I want to go higher, and further, and farther away from the built environment for a bit. Which led me to enrolling in a four-month mountaineering course through the Washington Alpine Club. The class offered the foundational skills for technical adventure on rock, snow, and glacier. It was just a starting point. There is an endless amount to learn and the alpine is an intense and often serious environment to be. But for me, I wanted an expansive and distinctly unserious introduction into where I could possibly go. So I took this summer to explore the alpine around Washington to get a sense for what type of alpine adventure I want to pursue. These are the peaks I summited this season :-)

seattle, wa (2025)

This was my last sewing project of winter 2024: a cross-body, medium capacity cycling bag. The idea was to create a bag that could carry everything necessary for a full day outside the house, but keep it small enough to comfortably wear while biking. I designed it with dedicated internal pockets and maximized external storage though netting and cinch straps. The size and general shape were initially prototyped, with fabric choice, details, and hardware then chosen during the construction process. I have reached the point in gear sewing where I have a substantial amount of leftover fabric, straps, and buckles from previous projects. I wanted to make this bag entirely out of scrap materials to divert these small pieces from the waste stream and as a creative challenge. The final bag turned out close to what I had envisioned. It is slightly less structured than I imagined, which was due to the use of low denier fabrics, but holds its shape well when filled. The bag features a single large enclosure with five internal pockets, a zipper front pocket, two side pockets, shock cord netting on top, bottom cinch straps, U-Lock holster, bike handlebar mounts, shoulder stabilizer strap, and adjustable center buckle Main bag: reclaimed 420D Robic + 5oz + 2.9oz Dyneema Lining: ECOPAK EPX200 Top + Bottom: 210D Dyneema Gridstop

cascades (2024)

road crunched: 160.02 miles hills climbed: ~9,700 feet time passed: 10.75 hours sugar consumed: roughly 400g This august, I biked around Mt Rainer in the course of one day. The route is typically done as part of the race: Ride Around Mount Rainier in One Day (RAMROD) and is the shortest complete circumnavigation of the 14k foot volcano on paved roads. Since the race was not taking place in 2024, I decided to attempt the ride solo and unsupported. I began at sunrise in Enumclaw traveling clockwise so the majority of the elevation gain would be in the first half of the day. The first 80 miles consisted of peaceful, backroad climbing to Cayuse pass, entering the park, and then reaching the high point at 5400ft. I got to the Paradise Inn feeling equally euphoric and depleted. I had told myself that reaching this halfway point would be my marker of success for the trip and going forward, I could bail whenever was necessary. The descent down Longmire was a delightful demonstration of potential energy, until my rear hub broke and I was no longer able to coast. The remaining 60 miles of the route, I had to keep the petals in constant motion to prevent the back wheel from emminating a nasty grinding sound. Pure momentum pushed me through to the starting point, arriving just after sunset. The visual and mental perspective offered by circuiting a landmass this size was humbling. This was my longest ride to date, and a massive personal accomplishment for my long distance cycling endeavors.

────────

→ TASK BRIEF
Reproduce the passage on outdoor projects word for word, from "I want to go" to "seattle, wa (2025)".

→ Recorded data

────────

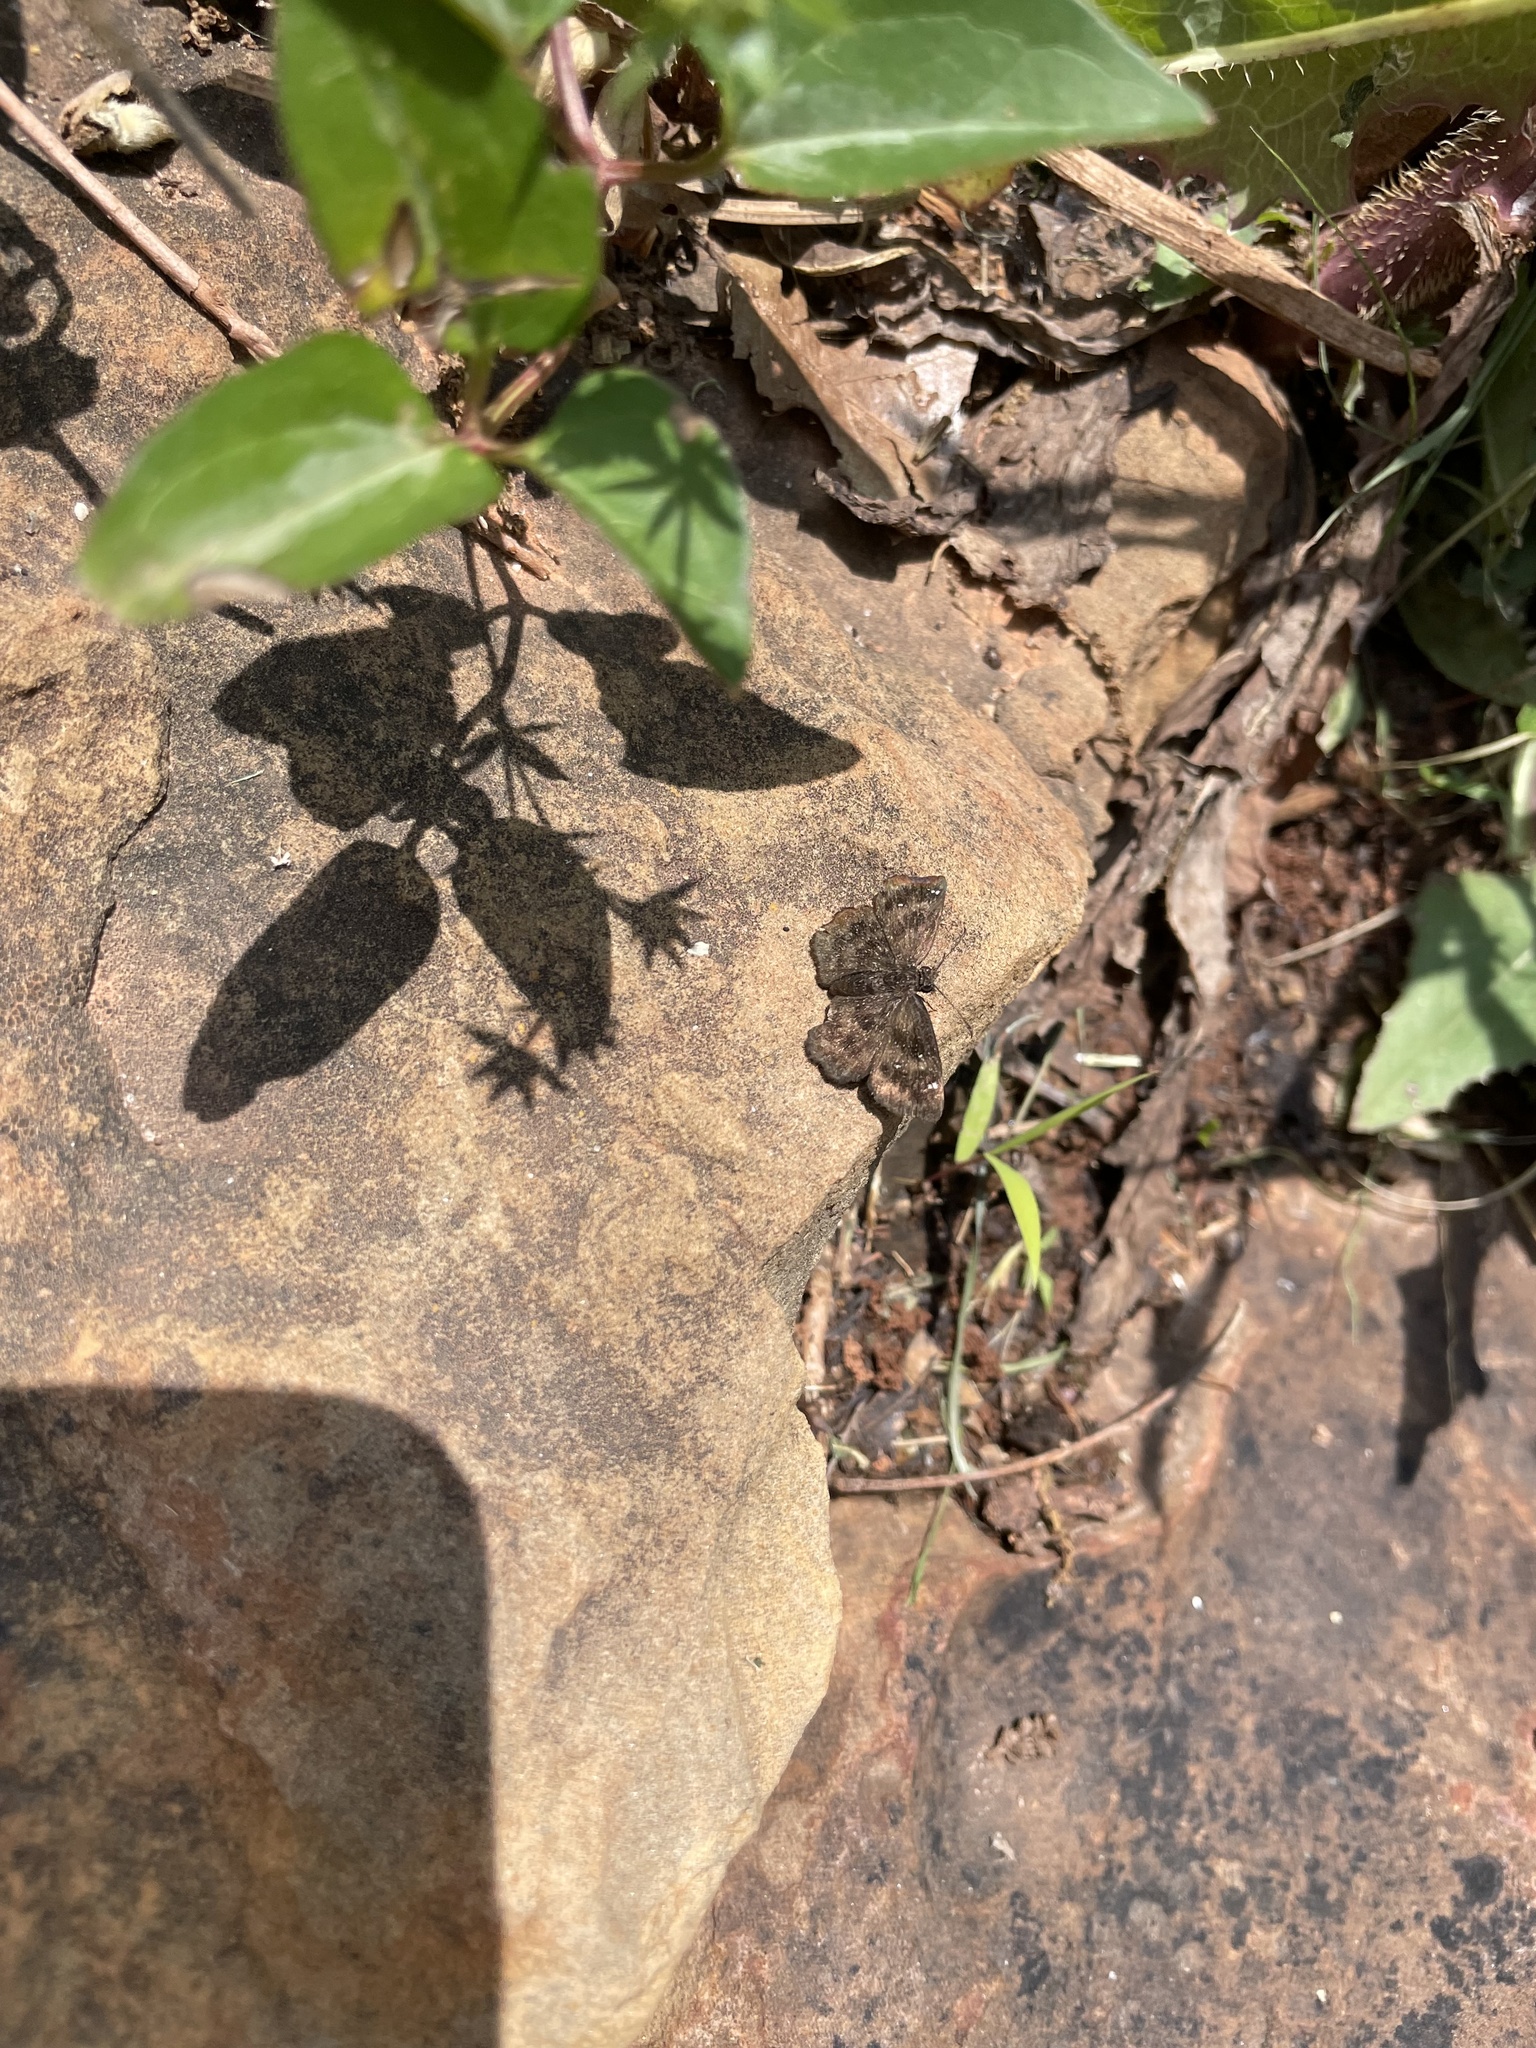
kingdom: Animalia
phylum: Arthropoda
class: Insecta
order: Lepidoptera
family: Hesperiidae
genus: Staphylus
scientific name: Staphylus mazans
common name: Mazans scallopwing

────────

→ SOLUTION TO THIS PROBLEM
I want to go higher, and further, and farther away from the built environment for a bit. Which led me to enrolling in a four-month mountaineering course through the Washington Alpine Club. The class offered the foundational skills for technical adventure on rock, snow, and glacier. It was just a starting point. There is an endless amount to learn and the alpine is an intense and often serious environment to be. But for me, I wanted an expansive and distinctly unserious introduction into where I could possibly go. So I took this summer to explore the alpine around Washington to get a sense for what type of alpine adventure I want to pursue. These are the peaks I summited this season :-)

seattle, wa (2025)